Sunday, January 23, 2011

An informal telephone survey

Other than face-to-face discussion, what is the most effective way for me to communicate with my patients? Most frequently, I use the phone, but will occasionally send patients a letter, particularly if I’m reporting test results and recommending followup. I’ve dabbled with email, but found the “secure messaging system” available to me somewhat cumbersome.

Recently, I gathered data on how I was using phone calls to reach or respond to patients. Before I share the results and some interpretations, here’s how I collected the information.

From December 16, 2010 to January 14, 2011 (excluding my holiday week of December 20-24), I recorded data on all calls with patients and family members. I used the database program, Bento, on my iPhone. Bento makes it quick and simple to set up a basic data collection template (“library” in Bento-speak). Setting up a user-friendly template requires some forethought so as to make data collection simple. You can create a new library either directly on the iPhone, or on your computer and then sync the library between computer and iPhone.

The computer-version of Bento lets you search and sort the database, or export the information to a spreadsheet.

I prefer to limit the number of choices in each data field so that I can use pull-down lists and checkboxes. If all the information can be entered/confirmed with one touch on the screen, it speeds data entry and makes for consistent responses. I was interested in a snapshot rather than a lot of detail.

I used these categories:

Date – touch on date selects today’s date as default.

Duration of call (minutes) – I used the screen keyboard to enter the number. I could also have used a pull-down list of numbers from 1 to 20.

Reason for call – Pull-down list included:

Patient initiated – results (e.g. calling for lab reports)

Patient initiated – postop problem (e.g. concerned about infection after surgery)

Patient initiated – other question

Physician initiated – results (e.g. biopsy reports)

Physician initiated – followup (e.g. recovery after surgery)

Physician initiated – other

Time of call – one touch to record the current time


Call unsuccessful/busy/not in

Comments (always handy to have a “miscellaneous” column in a database!)

If you spend your whole work-day in front of your computer, you could just set up this database in Excel. Because I travel between several sites at several hospitals, in addition to my office, I’m much more likely to consistently record information on a single device, and my iPhone is always at hand.


Time period: 3 weeks

Number of calls: 39

Total call time: 179 minutes

Average time per call: 4.6 minutes (range 1-12 minutes)

Average call time per week: 59.7 minutes

Unsuccessful calls: 4 (10.3%) – (1,1,2 and 2 minutes respectively for these calls)

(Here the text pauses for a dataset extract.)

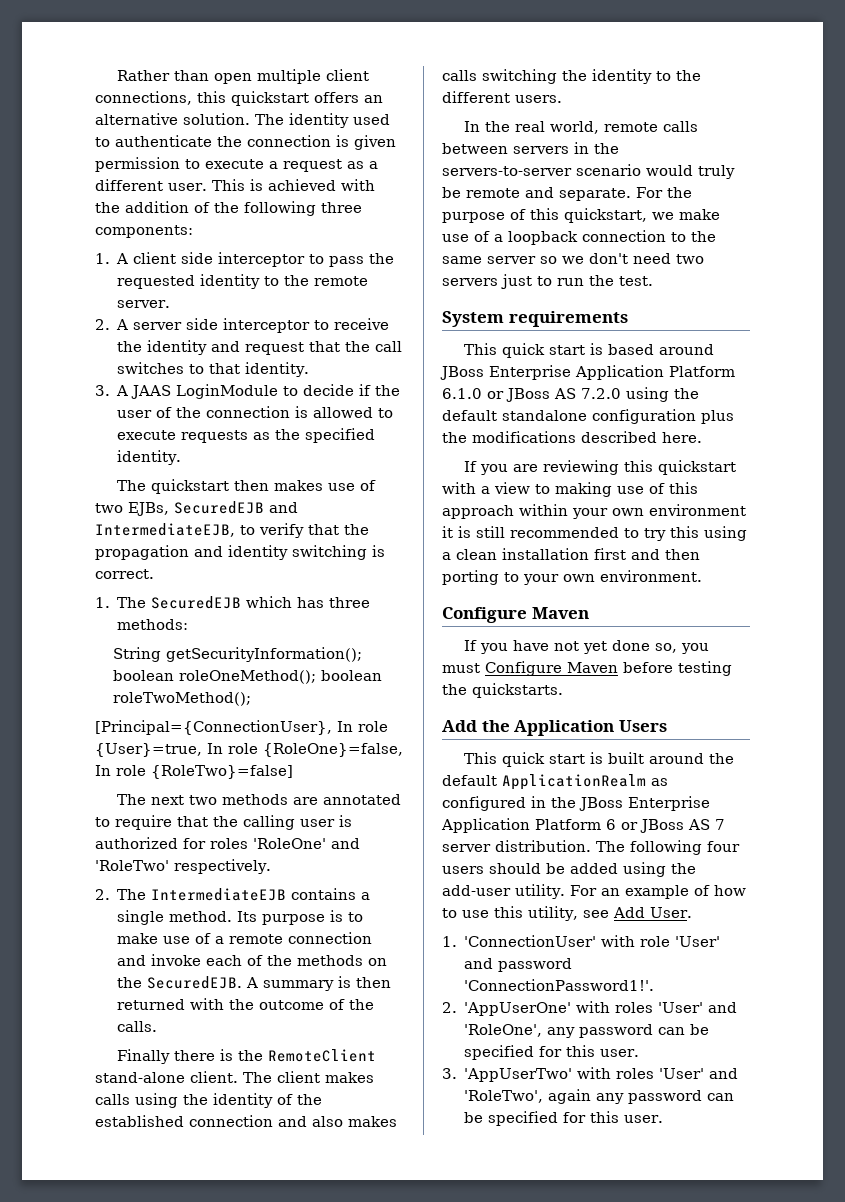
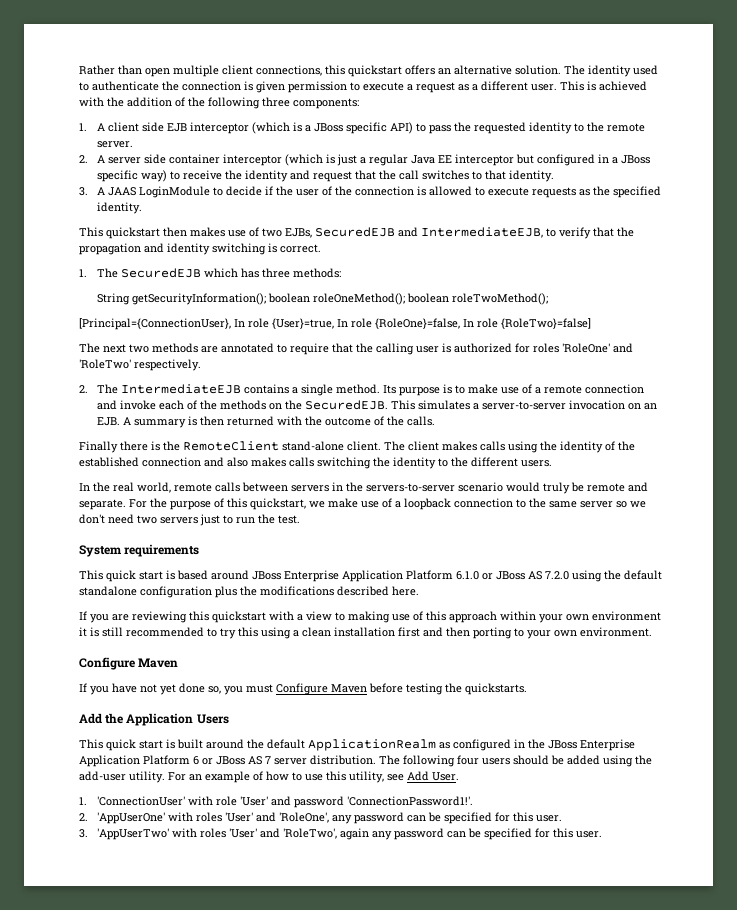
[218,252,306,267] interceptor -> [167,122,414,134] EJB interceptor (which is a JBoss specific API)
[223,318,311,333] interceptor -> [169,154,651,166] [97,170,168,182] container interceptor (which is just a regular Java EE interceptor but configured in a JBoss specific way)
[117,480,147,491] The -> [79,227,103,237] This
(243, 982) none -> [391,400,658,410] [97,417,121,426] This simulates a server-to-server invocation on an EJB.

Average time per call (excluding unsuccessful calls): 4.9 minutes

Frequency distribution of successful call duration (chart below):

Local calls: 17 (43.6%)

Physician initiated: 16 (41%)

Time of day calls made (chart below):


My impression was that I made fewer calls than usual during the measurement period, likely because it was over the holidays. Less surgery is done during that time, so there would be fewer calls about post-op concerns. Also, it may be that patients were traveling, or busy with holiday visitors and so less likely to have time to call to discuss non-urgent concerns.

Concerns discussed in shorter calls (5 minutes or less) could probably be dealt with via email. These calls tend to be straightforward, single-question discussions. However, longer discussions are not conducive to email as there is a lot of back-and-forth with more involved discussion. Trying to conduct these discussions through email is probably not effective.

Three calls were quite lengthy (1 of 11 minutes and 2 of 12 minutes). Most of the time, I could anticipate that a call would be lengthy and so tried to make the call when I had adequate time for the discussion. However, this sometimes means that I would postpone making the call until I was going to be free for a longer period. I return many calls in the short breaks between OR cases or between seeing patients in the office. These short breaks aren’t adequate to discuss, say, a biopsy report showing cancer and the testing and treatment that will follow. These would be circumstances where scheduling time for a call (or office visit if convenient for the patient) would be helpful in reducing unsuccessful calls, and also making sure patients receive the information in a timely fashion.

In the study period, I spent about an hour per week speaking with patients on the phone. As I mentioned above, I think this was less than usual. This is one heck of a good deal for the patients’ insurance plan (AKA Sask Health) as I do not receive reimbursement for this work.

I’ve also been struck by the occasional patient’s comment that they are very pleased to be able to reach me by phone, as they didn’t think they could call directly to speak with “the doctor”. I know that many family practices insist that patients set up appointments to discuss concerns. If they didn’t have this rule, those family doctors could spend most of their day on the phone, gratis. But, if patients have been acclimatized to the idea that they can’t reach their doctor to ask questions, maybe some of them don’t even bother to make a call in the first place. If the problem were urgent, I suspect they would seek out help. But, for less-urgent problems, the questions may be going unasked. Perhaps I’m missing opportunities to provide better service/answer questions by not giving the level of accessibility that email would afford.